Young v. Mohegan Tribal Gaming Authority

MEMORANDUM OF DECISION REGARDING THE PLAINTIFF’S MOTION FOR RECONSIDERATION

MANFREDI, Justice.

The court has reviewed the Plaintiffs Motion for Consideration dated September 11, 2003, the affidavit of Edwin D. Scallon, and the Plaintiffs Objection to the Defendant’s Motion to Dismiss dated April 8, 2003.

Based upon the statements of counsel and his affidavit, which the Court accepts as true, the Court grants the Plaintiffs Motion for Re-Consideration and accepts the filing of the Plaintiffs Objection to the Defendant’s Motion to Dismiss.

However, after review of the Plaintiffs Objection and the Defendant’s Memorandum of Law in support of its Motion to Dismiss, the Court reaches the same conclusion on the merits of the Motion to Dismiss. That is, the Court agrees that there has been no express waiver of sovereign immunity for the types of claims and under the circumstances alleged by the Plaintiff in his complaint and therefore, this Court lacks jurisdiction over the subject matter of the Complaint.

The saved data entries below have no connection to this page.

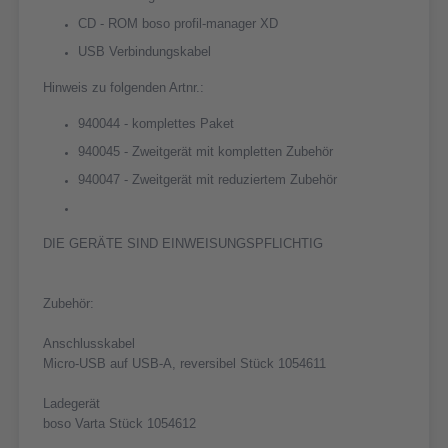
CD - ROM boso profil-manager XD
USB Verbindungskabel
Hinweis zu folgenden Artnr.:
940044 - komplettes Paket
940045 - Zweitgerät mit kompletten Zubehör
940047 - Zweitgerät mit reduziertem Zubehör
DIE GERÄTE SIND EINWEISUNGSPFLICHTIG
Zubehör:
Anschlusskabel
Micro-USB auf USB-A, reversibel Stück 1054611
Ladegerät
boso Varta Stück 1054612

Our chief judge has recently pointed out in the case of Creasey v. MTGA, et al, Docket Number GDTC-CV-03-109-PMG:

“This court has long held that the Mohegan Tribe, and its sub-entities, are entitled to the well-established immunity from suit traditionally enjoyed by sovereign powers.” Ager v. Office of the Director of Regulation, 1 G.D.R.1, 1 Am. Tribal Law 539 (1997), quoting Santa Clara Pueblo v. Martinez, 436 U.S. 49, 58, 98 S.Ct. 1670, 1677, 56 L.Ed.2d 106 (1978). “The issue of tribal sovereign immunity is jurisdictional in nature,” Ager, 1 G.D.R. at 2, 1 Am. Tribal Law 539: McClendon v. United States, 885 F.2d 627, 629 (9th Cir.1989). Any waiver of this sovereign immunity by the tribe must be unequivocally expressed and cannot be implied. Long v. Mohegan Tribal Gaming Authority, Et Al, 1 G.D.R. 5, 10, (1997); Cherokee Nation of Oklahoma v. Babbitt, 117 F 3rd 1489, 1498 (D.C.Cir.1997).”

The Motion to Dismiss is therefore granted.